• Your instructions
All of the data below must be repeated exactly.

Dataset excerpts
[Start of Attachment]

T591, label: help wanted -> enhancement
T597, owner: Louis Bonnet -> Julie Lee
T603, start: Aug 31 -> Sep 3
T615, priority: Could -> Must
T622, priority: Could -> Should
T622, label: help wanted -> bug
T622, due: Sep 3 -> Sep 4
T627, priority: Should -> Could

[End of Attachment]

• Answer section
T591, label: help wanted -> enhancement
T597, owner: Louis Bonnet -> Julie Lee
T603, start: Aug 31 -> Sep 3
T615, priority: Could -> Must
T622, priority: Could -> Should
T622, label: help wanted -> bug
T622, due: Sep 3 -> Sep 4
T627, priority: Should -> Could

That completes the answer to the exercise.